Member of the Illinois Senate from the 27th district
- In office January 9, 2019 – April 14, 2024
- Preceded by: Tom Rooney
- Succeeded by: Mark L. Walker

Personal details
- Born: 1958 or 1959 (age 66–67)
- Party: Democratic
- Alma mater: University of Illinois (B.A.) DePaul University (J.D.)
- Profession: Attorney (retired)

= Ann Gillespie (politician) =

American politician (born 1958/59)

Ann Gillespie is a former Democratic member of the Illinois Senate for the 27th district. The district, located in the Chicago metropolitan area, includes parts of Arlington Heights, Hoffman Estates, Des Plaines, Mount Prospect, Rolling Meadows, Barrington, Inverness, Palatine, Prospect Heights and South Barrington.

==Early life and career==
Gillespie, a retired healthcare attorney from Arlington Heights, has a B.A. in History from University of Illinois Urbana-Champaign and a J.D. from the DePaul University College of Law.

==Illinois Senate==
In the 2018 general election, Gillespie defeated incumbent Republican senator Tom Rooney.

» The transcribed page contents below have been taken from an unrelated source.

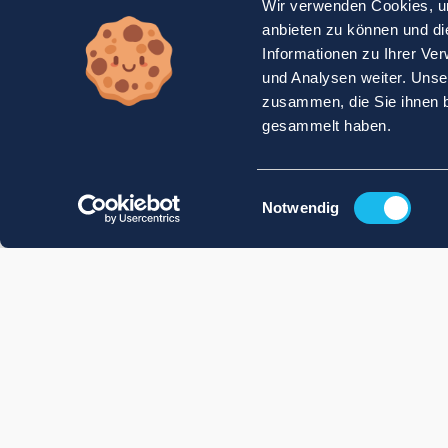
Wir verwenden Cookies, um
anbieten zu können und di
Informationen zu Ihrer Ve
und Analysen weiter. Unse
zusammen, die Sie ihnen b
gesammelt haben.
Einwilligungsauswahl
Notwendig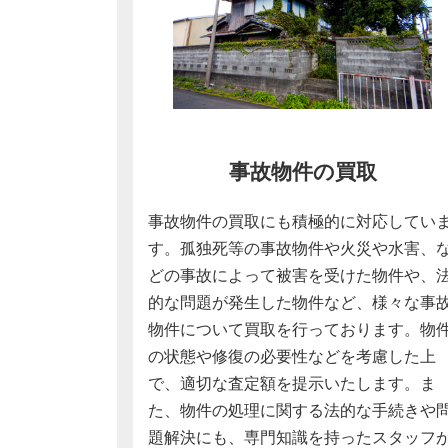
事故物件の買取
事故物件の買取にも積極的に対応してい
す。孤独死等の事故物件や火災や水害、
どの事故によって被害を受けた物件や、
的な問題が発生した物件など、様々な事
物件について買取を行っております。物
の状態や修復の必要性などを考慮した上
で、適切な査定額を提示いたします。ま
た、物件の処理に関する法的な手続きや
題解決にも、専門知識を持ったスタッフ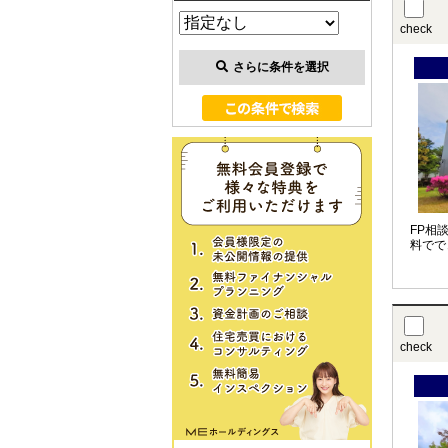
check
さらに条件を選択
FP相
料でで
check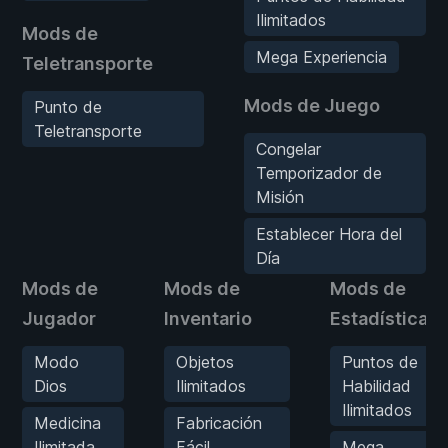
Ilimitados
Mods de
Mega Experiencia
Teletransporte
Mods de Juego
Punto de
Teletransporte
Congelar
Temporizador de
Misión
Establecer Hora del
Día
Mods de
Mods de
Mods de
Jugador
Inventario
Estadísticas
Modo
Objetos
Puntos de
Dios
Ilimitados
Habilidad
Ilimitados
Medicina
Fabricación
Ilimitada
Fácil
Mega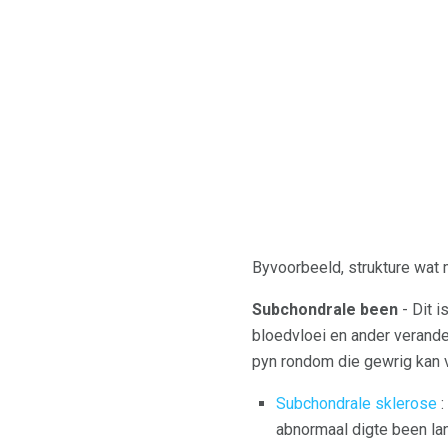
Byvoorbeeld, strukture wat me
Subchondrale been
- Dit i
bloedvloei en ander verander
pyn rondom die gewrig kan 
Subchondrale sklerose
:
abnormaal digte been la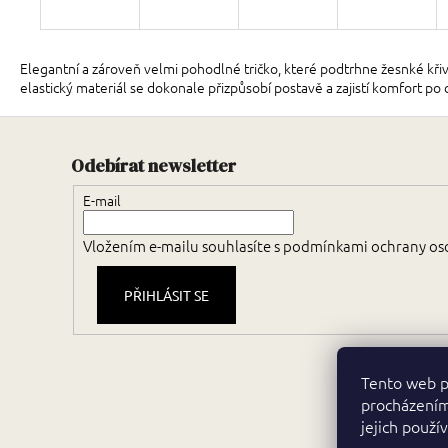
Elegantní a zároveň velmi pohodlné tričko, které podtrhne žesnké křivk
elastický materiál se dokonale přizpůsobí postavě a zajistí komfort po
Odebírat newsletter
E-mail
Vložením e-mailu souhlasíte s
podmínkami ochrany os
PŘIHLÁSIT SE
Tento web p
procházením
jejich použí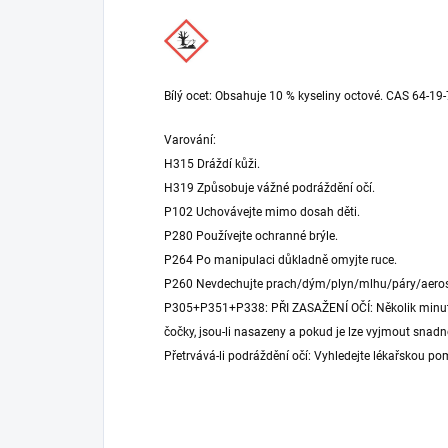
Bílý ocet: Obsahuje 10 % kyseliny octové. CAS 64-19-
Varování:
H315 Dráždí kůži.
H319 Způsobuje vážné podráždění očí.
P102 Uchovávejte mimo dosah děti.
P280 Používejte ochranné brýle.
P264 Po manipulaci důkladně omyjte ruce.
P260 Nevdechujte prach/dým/plyn/mlhu/páry/aeros
P305+P351+P338: PŘI ZASAŽENÍ OČÍ: Několik minut 
čočky, jsou-li nasazeny a pokud je lze vyjmout snad
Přetrvává-li podráždění očí: Vyhledejte lékařskou po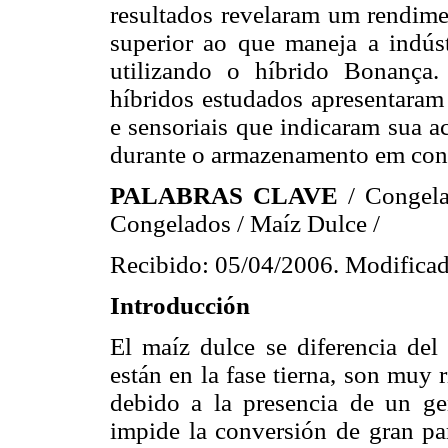
resultados revelaram um rendime
superior ao que maneja a indúst
utilizando o híbrido Bonança
híbridos estudados apresentaram 
e sensoriais que indicaram sua a
durante o armazenamento em cong
PALABRAS CLAVE
/ Congel
Congelados / Maíz
Dulce /
Recibido: 05/04/2006. Modificad
Introducción
El maíz dulce se diferencia de
están en la fase tierna, son muy 
debido a la presencia de un ge
impide la conversión de gran pa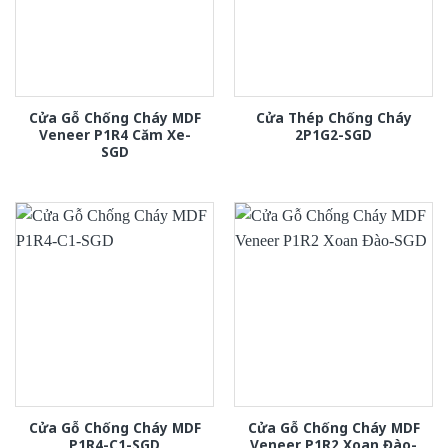
Cửa Gỗ Chống Cháy MDF
Cửa Thép Chống Cháy
Veneer P1R4 Căm Xe-
2P1G2-SGD
SGD
Cửa Gỗ Chống Cháy MDF
Cửa Gỗ Chống Cháy MDF
P1R4-C1-SGD
Veneer P1R2 Xoan Đào-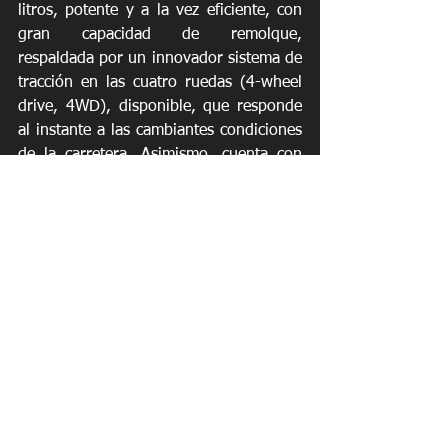
litros, potente y a la vez eficiente, con 
gran capacidad de remolque, 
respaldada por un innovador sistema de 
tracción en las cuatro ruedas (4-wheel 
drive, 4WD), disponible, que responde 
al instante a las cambiantes condiciones 
de la carretera. Asimismo, cuenta con 
tecnologías de seguridad y 
conveniencia, como sistema de 
encendido de ignición remota, sistema 
de entretenimiento de tres zonas 
disponible y pantalla táctil de 8” con 
sistema de navegación estándar, entre 
otros.
Ya sea para ir a la Universidad, 
transportar a los niños a la escuela, 
hacer ‘carpooling’, en Nissan hay un 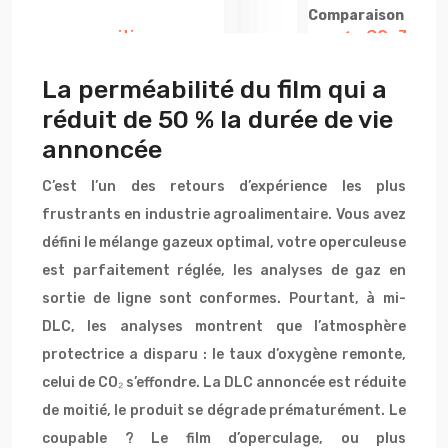
Comparaison Condit
La perméabilité du film qui a
réduit de 50 % la durée de vie
annoncée
C’est l’un des retours d’expérience les plus
frustrants en industrie agroalimentaire. Vous avez
défini le mélange gazeux optimal, votre operculeuse
est parfaitement réglée, les analyses de gaz en
sortie de ligne sont conformes. Pourtant, à mi-
DLC, les analyses montrent que l’atmosphère
protectrice a disparu : le taux d’oxygène remonte,
celui de CO₂ s’effondre. La DLC annoncée est réduite
de moitié, le produit se dégrade prématurément. Le
coupable ? Le film d’operculage, ou plus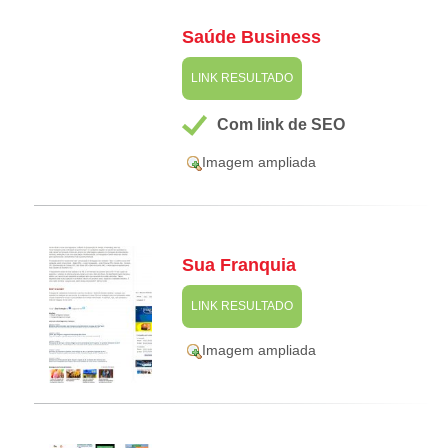
Saúde Business
LINK RESULTADO
Com link de SEO
Imagem ampliada
Sua Franquia
LINK RESULTADO
Imagem ampliada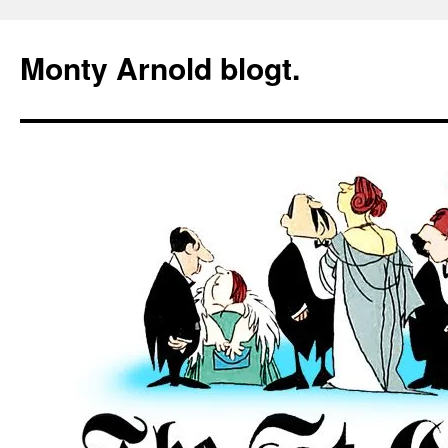
Zum
Inhalt
Monty Arnold blogt.
springen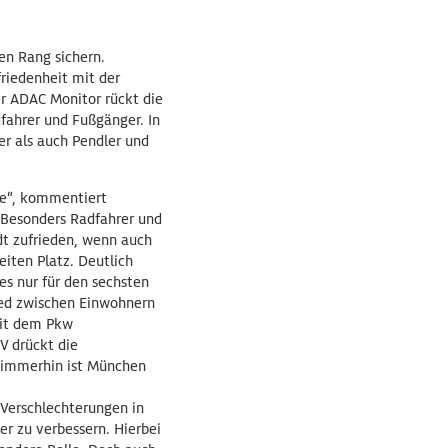
en Rang sichern.
riedenheit mit der
er ADAC Monitor rückt die
fahrer und Fußgänger. In
r als auch Pendler und
te“, kommentiert
 Besonders Radfahrer und
dt zufrieden, wenn auch
eiten Platz. Deutlich
es nur für den sechsten
ied zwischen Einwohnern
mit dem Pkw
V drückt die
, immerhin ist München
 Verschlechterungen in
er zu verbessern. Hierbei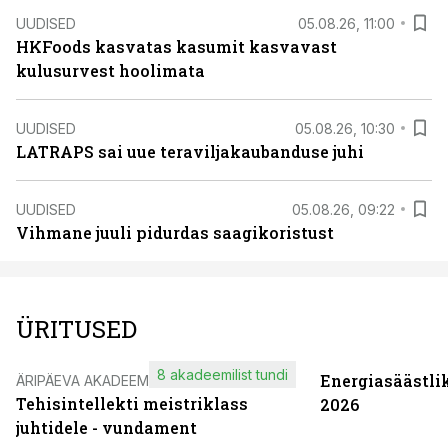
UUDISED
05.08.26, 11:00
HKFoods kasvatas kasumit kasvavast
kulusurvest hoolimata
UUDISED
05.08.26, 10:30
LATRAPS sai uue teraviljakaubanduse juhi
UUDISED
05.08.26, 09:22
Vihmane juuli pidurdas saagikoristust
ÜRITUSED
8 akadeemilist tundi
Energiasäästli
ÄRIPÄEVA AKADEEMIA
Tehisintellekti meistriklass
2026
juhtidele - vundament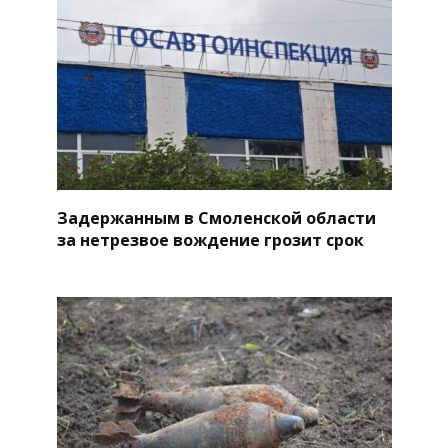
Задержанным в Смоленской области
за нетрезвое вождение грозит срок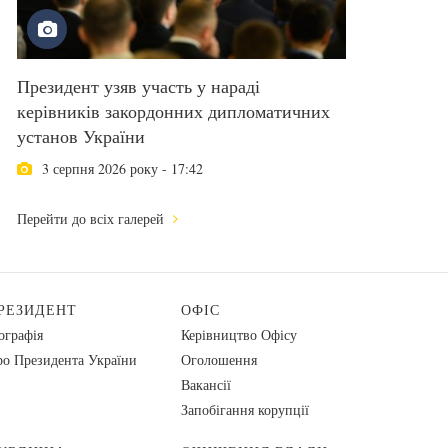
Президент узяв участь у нараді
керівників закордонних дипломатичних
установ України
3 серпня 2026 року - 17:42
Перейти до всіх галерей
РЕЗИДЕНТ
ОФІС
ографія
Керівництво Офісу
о Президента України
Оголошення
Вакансії
Запобігання корупції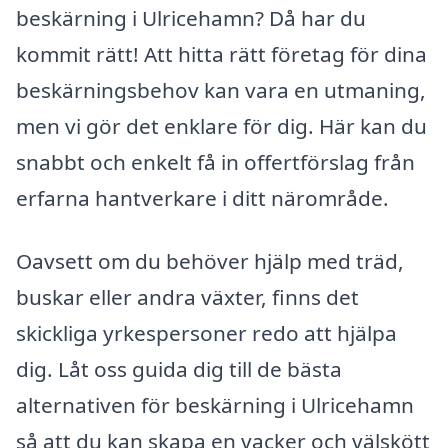
beskärning i Ulricehamn? Då har du
kommit rätt! Att hitta rätt företag för dina
beskärningsbehov kan vara en utmaning,
men vi gör det enklare för dig. Här kan du
snabbt och enkelt få in offertförslag från
erfarna hantverkare i ditt närområde.
Oavsett om du behöver hjälp med träd,
buskar eller andra växter, finns det
skickliga yrkespersoner redo att hjälpa
dig. Låt oss guida dig till de bästa
alternativen för beskärning i Ulricehamn
så att du kan skapa en vacker och välskött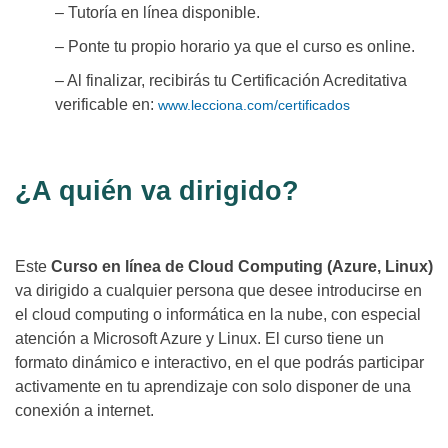
– Tutoría en línea disponible.
– Ponte tu propio horario ya que el curso es online.
– Al finalizar, recibirás tu Certificación Acreditativa
verificable en:
www.lecciona.com/certificados
¿A quién va dirigido?
Este
Curso en línea de Cloud Computing (Azure, Linux)
va dirigido a cualquier persona que desee introducirse en
el cloud computing o informática en la nube, con especial
atención a Microsoft Azure y Linux. El curso tiene un
formato dinámico e interactivo, en el que podrás participar
activamente en tu aprendizaje con solo disponer de una
conexión a internet.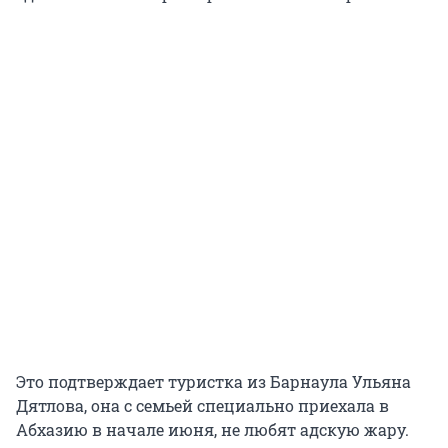
Это подтверждает туристка из Барнаула Ульяна
Дятлова, она с семьей специально приехала в
Абхазию в начале июня, не любят адскую жару.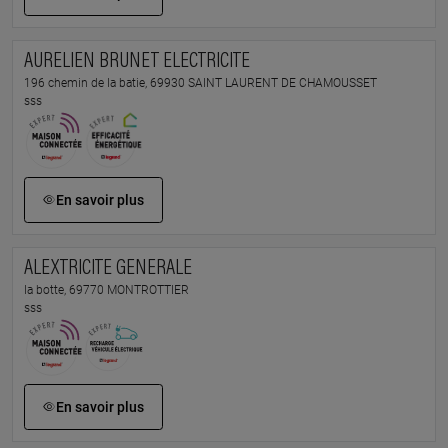
AURELIEN BRUNET ELECTRICITE
196 chemin de la batie, 69930 SAINT LAURENT DE CHAMOUSSET
sss
En savoir plus
ALEXTRICITE GENERALE
la botte, 69770 MONTROTTIER
sss
En savoir plus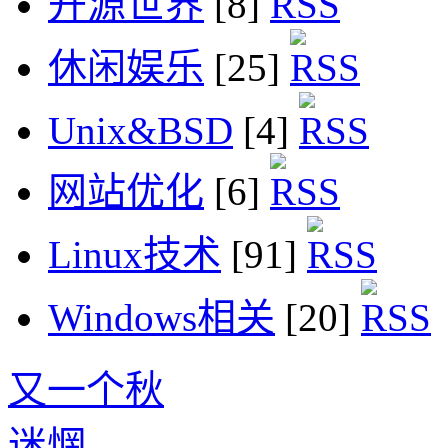
开源世界
[8]
休闲娱乐
[25]
Unix&BSD
[4]
网站优化
[6]
Linux技术
[91]
Windows相关
[20]
又一个秋
迷惘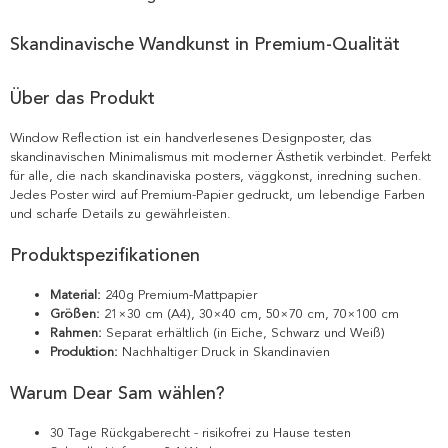
Skandinavische Wandkunst in Premium-Qualität
Über das Produkt
Window Reflection ist ein handverlesenes Designposter, das
skandinavischen Minimalismus mit moderner Ästhetik verbindet. Perfekt
für alle, die nach skandinaviska posters, väggkonst, inredning suchen.
Jedes Poster wird auf Premium-Papier gedruckt, um lebendige Farben
und scharfe Details zu gewährleisten.
Produktspezifikationen
Material:
240g Premium-Mattpapier
Größen:
21×30 cm (A4), 30×40 cm, 50×70 cm, 70×100 cm
Rahmen:
Separat erhältlich (in Eiche, Schwarz und Weiß)
Produktion:
Nachhaltiger Druck in Skandinavien
Warum Dear Sam wählen?
30 Tage Rückgaberecht - risikofrei zu Hause testen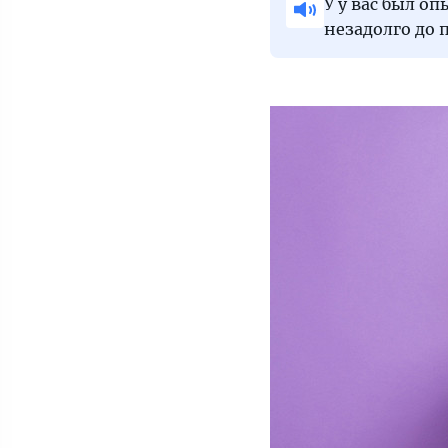
У у вас был о
незадолго до 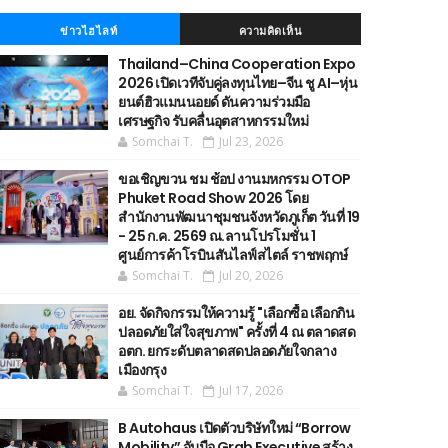
ข่าวไฮไลท์
ความคิดเห็น
Thailand–China Cooperation Expo
2026 เปิดเวทีจับคู่ลงทุนไทย–จีน ชู AI–หุ่น
ยนต์ฮิวแมนนอยด์ ดันความร่วมมือ
เศรษฐกิจ รับคลื่นอุตสาหกรรมใหม่
Somchai T.
Jul 23, 2026
ขอเชิญขวน ชม ช้อป งานมหกรรม OTOP
Phuket Road Show 2026 โดย
สำนักงานพัฒนาชุมชนจังหวัดภูเก็ต วันที่ 19
- 25 ก.ค. 2569 ณ.ลานโปรโมชั่น 1
ศูนย์การค้าโรบินสันไลฟ์สไตล์ ราชพฤกษ์
Somchai T.
Jul 20, 2026
อย. จัดกิจกรรมให้ความรู้ "เลือกซื้อ เลือกกิน
ปลอดภัยใส่ใจสุขภาพ" ครั้งที่ 4 ณ ตลาดสด
อตก. ยกระดับตลาดสดปลอดภัยใจกลาง
เมืองกรุง
Somchai T.
Jul 17, 2026
B Autohaus เปิดตัวบริษัทใหม่ “Borrow
Mobility” จับมือ Grab Executive สร้าง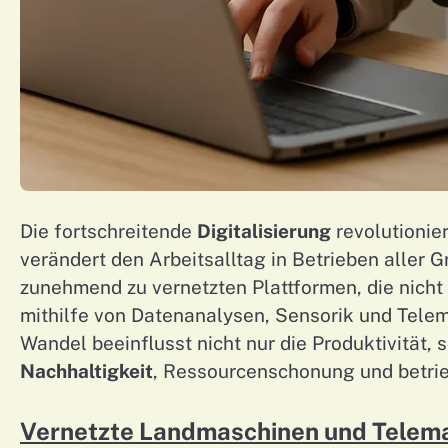
Die fortschreitende
Digitalisierung
revolutionier
verändert den Arbeitsalltag in Betrieben alle
zunehmend zu vernetzten Plattformen, die nic
mithilfe von Datenanalysen, Sensorik und Telemat
Wandel beeinflusst nicht nur die Produktivität, 
Nachhaltigkeit
, Ressourcenschonung und betrie
Vernetzte Landmaschinen und Telem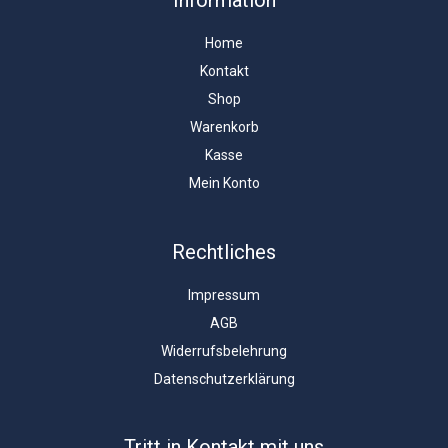
Home
Kontakt
Shop
Warenkorb
Kasse
Mein Konto
Rechtliches
Impressum
AGB
Widerrufsbelehrung
Datenschutzerklärung
Tritt in Kontakt mit uns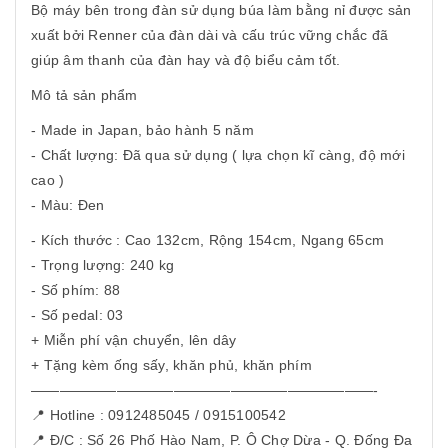
Bộ máy bên trong đàn sử dụng búa làm bằng nỉ được sản
xuất bởi Renner của đàn dài và cấu trúc vững chắc đã
giúp âm thanh của đàn hay và độ biểu cảm tốt.
Mô tả sản phẩm
- Made in Japan, bảo hành 5 năm
- Chất lượng: Đã qua sử dụng ( lựa chọn kĩ càng, độ mới
cao )
- Màu: Đen
- Kích thước : Cao 132cm, Rộng 154cm, Ngang 65cm
- Trọng lượng: 240 kg
- Số phím: 88
- Số pedal: 03
+ Miễn phí vận chuyển, lên dây
+ Tặng kèm ống sấy, khăn phủ, khăn phím
————————————————————————-
📍 Hotline : 0912485045 / 0915100542
📍 Đ/C : Số 26 Phố Hào Nam, P. Ô Chợ Dừa - Q. Đống Đa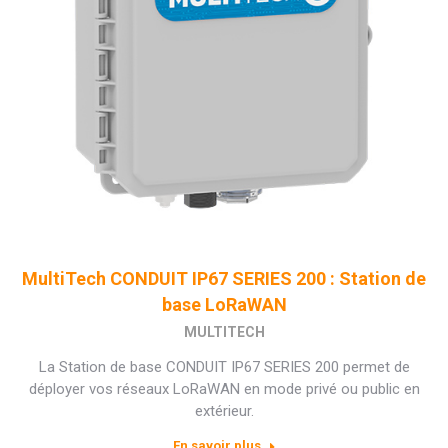
MultiTech CONDUIT IP67 SERIES 200 : Station de
base LoRaWAN
MULTITECH
La Station de base CONDUIT IP67 SERIES 200 permet de
déployer vos réseaux LoRaWAN en mode privé ou public en
extérieur.
En savoir plus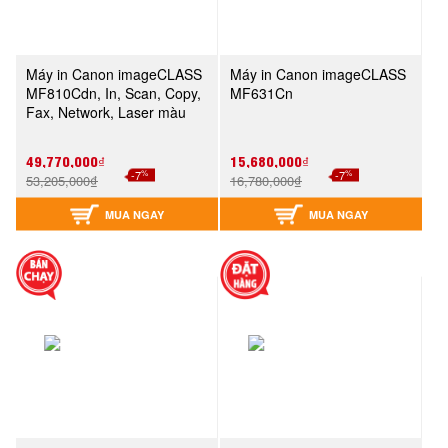
Máy in Canon imageCLASS
Máy in Canon imageCLASS
MF810Cdn, In, Scan, Copy,
MF631Cn
Fax, Network, Laser màu
49,770,000₫
15,680,000₫
%
%
-7
-7
53,205,000₫
16,780,000₫
MUA NGAY
MUA NGAY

As of July 2022, Senator Gillespie is a member of the following Illinois Senate committees:

- Appropriations - Constitutional Offices Committee (SAPP-SACO)
- Appropriations - Health Committee (SAPP-SAHA)
- Commerce Committee
- (Chairwoman of) Ethics Committee (SETH)
- Insurance Committee (SINS)
- Local Government Committee (SLGV)
- (Chairwoman of) Redistricting - Northwest Cook County Committee (SRED-SRNC)
- Subcommittee on Managed Care Organizations (SHEA-SMCO)
- (Chairwoman of) Subcommittee on Medicaid (SHEA-SHMD)
- Subcommittee on Special Issues (H) (SHEA-SHSI)

On April 8, 2024, it was announced that Governor J.B. Pritzker would appoint Gillespie the director of the Illinois Department of Insurance, and she resigned effective April 14, 2024.